The floating-point instructions, on the other hand... were a mixed bag. Part of the problem was the awkward data movement; getting any integer values smaller than 32-bit into SSE registers was a pain, and the shuffle instruction was weird. What was really bad, though, was that all 128-bit SSE ops actually executed as two 64-bit ops to the same single execution port. This meant the CPU could only decode one 128-bit instruction per cycle and only execute them every two clocks! For algorithms that could use either MMX or SSE, this meant a hefty 4:1 advantage in peak throughput in MMX's favor. In fact, except for the additional registers, SSE operations act a lot like pairs of 3DNow! instructions.
For the above reasons, and also because floating-point SSE isn't supported by AMD until all the way to the Athlon XP, I haven't used much FP SSE in VirtualDub. There is a little of it in the audio code for sample conversion, but that's it.
The Pentium 4:
Pentium 4's NetBurst architecture brings a revamped pipeline and the SSE2 instruction set to the table, the latter of which adds double-precision and integer operations to SSE. However, it also brought a set of new challenges. One is that the Pentium 4 has pretty bad latency over a wide range of instructions; another is that only one execution port can execute MMX ALU operations, instantly halving peak throughput over the Pentium II architecture. Even worse, register-to-register moves have a ridiculous six clock latency, which makes MMX dependency chains on the Pentium 4 quite long. Overall, this makes the Pentium 4 rather bad at MMX compared to the Pentium II and III.
The saving grace, however, is that SSE and SSE2 128-bit ops only take a single micro-op on P4, compared to two on PII/III. This means that 128-bit instructions can issue twice as fast as they execute, and more importantly, means that you can alternate between execution subunits. In particular, multiply and add/shift operations can overlap. When perfectly balanced this leads to two 64-bit operations per cycle and thus parity with the PII/III's peak throughput. You can usually get decent gains in a FIR loop, where you have a mix of pmaddwd and paddd instructions.

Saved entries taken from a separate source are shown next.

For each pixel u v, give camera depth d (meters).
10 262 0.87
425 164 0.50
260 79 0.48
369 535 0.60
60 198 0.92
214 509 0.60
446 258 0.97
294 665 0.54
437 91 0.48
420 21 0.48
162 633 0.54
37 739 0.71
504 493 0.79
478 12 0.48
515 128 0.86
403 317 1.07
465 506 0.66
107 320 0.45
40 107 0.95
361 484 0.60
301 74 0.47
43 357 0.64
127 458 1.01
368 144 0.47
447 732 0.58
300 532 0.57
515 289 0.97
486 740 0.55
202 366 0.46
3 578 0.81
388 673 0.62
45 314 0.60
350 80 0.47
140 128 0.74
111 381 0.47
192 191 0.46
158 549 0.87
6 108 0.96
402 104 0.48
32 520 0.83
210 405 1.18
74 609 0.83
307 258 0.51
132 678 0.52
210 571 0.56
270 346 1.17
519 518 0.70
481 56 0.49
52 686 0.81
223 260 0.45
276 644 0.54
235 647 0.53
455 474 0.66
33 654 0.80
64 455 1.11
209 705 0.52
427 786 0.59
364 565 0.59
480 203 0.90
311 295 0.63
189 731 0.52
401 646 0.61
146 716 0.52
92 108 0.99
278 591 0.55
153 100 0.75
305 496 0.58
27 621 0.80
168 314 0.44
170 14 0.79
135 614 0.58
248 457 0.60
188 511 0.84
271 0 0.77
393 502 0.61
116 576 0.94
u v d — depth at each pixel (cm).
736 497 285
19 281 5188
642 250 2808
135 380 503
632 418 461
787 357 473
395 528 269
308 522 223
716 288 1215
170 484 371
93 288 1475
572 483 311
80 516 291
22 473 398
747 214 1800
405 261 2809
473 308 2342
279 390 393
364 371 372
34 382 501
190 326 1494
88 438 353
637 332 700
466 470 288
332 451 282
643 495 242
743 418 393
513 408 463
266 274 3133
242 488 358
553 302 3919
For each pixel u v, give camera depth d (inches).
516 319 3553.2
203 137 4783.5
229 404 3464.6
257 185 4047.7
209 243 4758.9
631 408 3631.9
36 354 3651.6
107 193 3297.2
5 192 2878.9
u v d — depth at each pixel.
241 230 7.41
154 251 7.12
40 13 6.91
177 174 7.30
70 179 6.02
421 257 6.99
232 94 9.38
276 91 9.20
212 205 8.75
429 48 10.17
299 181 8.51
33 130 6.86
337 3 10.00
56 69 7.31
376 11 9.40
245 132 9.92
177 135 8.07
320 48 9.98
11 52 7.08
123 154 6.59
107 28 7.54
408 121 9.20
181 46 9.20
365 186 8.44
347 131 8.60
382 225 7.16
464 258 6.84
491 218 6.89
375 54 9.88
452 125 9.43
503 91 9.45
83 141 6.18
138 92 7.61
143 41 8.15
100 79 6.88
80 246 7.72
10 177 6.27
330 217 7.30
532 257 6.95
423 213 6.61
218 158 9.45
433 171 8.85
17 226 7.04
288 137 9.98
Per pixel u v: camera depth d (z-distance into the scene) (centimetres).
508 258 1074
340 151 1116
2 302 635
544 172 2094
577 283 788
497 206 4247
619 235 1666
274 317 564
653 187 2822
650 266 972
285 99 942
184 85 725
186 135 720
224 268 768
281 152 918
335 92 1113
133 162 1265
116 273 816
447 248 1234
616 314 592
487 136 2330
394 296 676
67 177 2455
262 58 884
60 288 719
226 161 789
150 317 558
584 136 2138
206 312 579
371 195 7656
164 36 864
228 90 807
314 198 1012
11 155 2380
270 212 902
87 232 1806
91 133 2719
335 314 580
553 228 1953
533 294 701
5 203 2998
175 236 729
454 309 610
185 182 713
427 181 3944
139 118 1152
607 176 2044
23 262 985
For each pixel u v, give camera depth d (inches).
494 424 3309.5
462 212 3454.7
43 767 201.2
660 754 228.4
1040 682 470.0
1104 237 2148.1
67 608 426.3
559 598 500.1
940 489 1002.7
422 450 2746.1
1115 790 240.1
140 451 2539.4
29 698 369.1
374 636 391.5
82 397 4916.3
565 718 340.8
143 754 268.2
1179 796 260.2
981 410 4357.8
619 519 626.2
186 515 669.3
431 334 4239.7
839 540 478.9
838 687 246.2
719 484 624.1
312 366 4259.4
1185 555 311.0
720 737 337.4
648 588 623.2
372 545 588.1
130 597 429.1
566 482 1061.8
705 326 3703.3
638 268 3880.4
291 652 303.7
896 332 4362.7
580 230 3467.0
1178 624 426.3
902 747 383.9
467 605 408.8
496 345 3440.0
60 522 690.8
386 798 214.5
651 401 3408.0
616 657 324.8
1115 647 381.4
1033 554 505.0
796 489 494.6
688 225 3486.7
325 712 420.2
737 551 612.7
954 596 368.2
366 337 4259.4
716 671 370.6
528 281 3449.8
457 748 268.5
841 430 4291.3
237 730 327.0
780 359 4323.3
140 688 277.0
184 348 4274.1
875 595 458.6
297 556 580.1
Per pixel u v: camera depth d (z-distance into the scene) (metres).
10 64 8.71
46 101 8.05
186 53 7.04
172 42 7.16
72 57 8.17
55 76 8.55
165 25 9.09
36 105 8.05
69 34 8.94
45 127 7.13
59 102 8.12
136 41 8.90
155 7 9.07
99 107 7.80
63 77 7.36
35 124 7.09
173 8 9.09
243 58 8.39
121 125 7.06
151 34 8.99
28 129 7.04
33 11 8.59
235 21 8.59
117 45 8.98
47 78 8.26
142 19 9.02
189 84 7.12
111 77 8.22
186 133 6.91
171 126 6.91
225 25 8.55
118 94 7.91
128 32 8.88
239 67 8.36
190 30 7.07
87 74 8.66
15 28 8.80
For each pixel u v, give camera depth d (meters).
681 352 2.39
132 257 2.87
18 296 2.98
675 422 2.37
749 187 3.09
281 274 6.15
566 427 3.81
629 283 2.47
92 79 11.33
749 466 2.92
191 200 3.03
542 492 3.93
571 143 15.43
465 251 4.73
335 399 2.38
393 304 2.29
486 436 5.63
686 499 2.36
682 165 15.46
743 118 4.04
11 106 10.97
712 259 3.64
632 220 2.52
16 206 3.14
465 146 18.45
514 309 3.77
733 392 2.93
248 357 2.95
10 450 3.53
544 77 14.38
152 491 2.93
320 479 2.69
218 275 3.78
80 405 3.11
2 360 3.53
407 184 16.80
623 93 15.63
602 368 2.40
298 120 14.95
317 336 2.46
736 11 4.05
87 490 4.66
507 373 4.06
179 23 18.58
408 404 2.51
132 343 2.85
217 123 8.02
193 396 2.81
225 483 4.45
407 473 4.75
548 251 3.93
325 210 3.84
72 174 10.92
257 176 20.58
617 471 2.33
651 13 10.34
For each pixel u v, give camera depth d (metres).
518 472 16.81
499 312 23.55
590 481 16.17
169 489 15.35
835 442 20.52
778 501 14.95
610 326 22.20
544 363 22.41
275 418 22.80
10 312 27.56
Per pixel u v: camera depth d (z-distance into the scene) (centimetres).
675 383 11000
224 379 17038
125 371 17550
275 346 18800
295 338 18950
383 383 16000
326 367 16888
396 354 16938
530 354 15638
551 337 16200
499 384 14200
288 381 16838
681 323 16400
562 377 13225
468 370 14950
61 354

I should note that the Pentium 4's problems have to be balanced against its hefty 50% clock rate lead. It's difficult to achieve, but a Pentium 4 running at peak rate crunches pixels at a very scary rate.
The definitive resource for information on Pentium, PPro/II/III, and P4 tuning is Agner Fog's How to optimize for the Pentium microprocessors.
Pentium-M uses a revamped Pentium III architecture with support for SSE2 instructions. I don't have a Pentium-M and thus don't have tuning experience with it, although from what I hear its per-clock performance is a lot more pleasing than the Pentium 4. What would be interesting is to find out whether SSE2 actually helps or hurts the Pentium-M compared to MMX. Its decoder is improved compared to the Pentium III, but if it still has problems decoding multi-uop instructions then it may actually be faster to use MMX than SSE2.
The Athlon 64:
AMD's Athlon 64 has a burly front-end decoder, so it has many fewer decode bottlenecks than Intel CPUs. From what I can tell so far in CodeAnalyst's pipeline analysis mode, its execution performance for MMX/SSE/SSE2 code is very comparable to the Pentium II/III: two 64-bit MMX ops/clock or one 128-bit SSE2 op/clock. The one execution advantage that I know of so far is that the Athlon 64 can do two 64-bit shifts per clock, which is a dubious advantage. This isn't surprising considering that benchmarks have shown the Pentium-M's enhanced PPro architecture to be competitive with Athlons in performance.
I've only recently begun profiling VirtualDub code on Athlon 64, but for the most part it's a lot simpler: to figure out the decode clock time in a loop, take the number of instructions in the loop and divide by three. After that, keep the pipes full by breaking dependencies and balancing the execution units.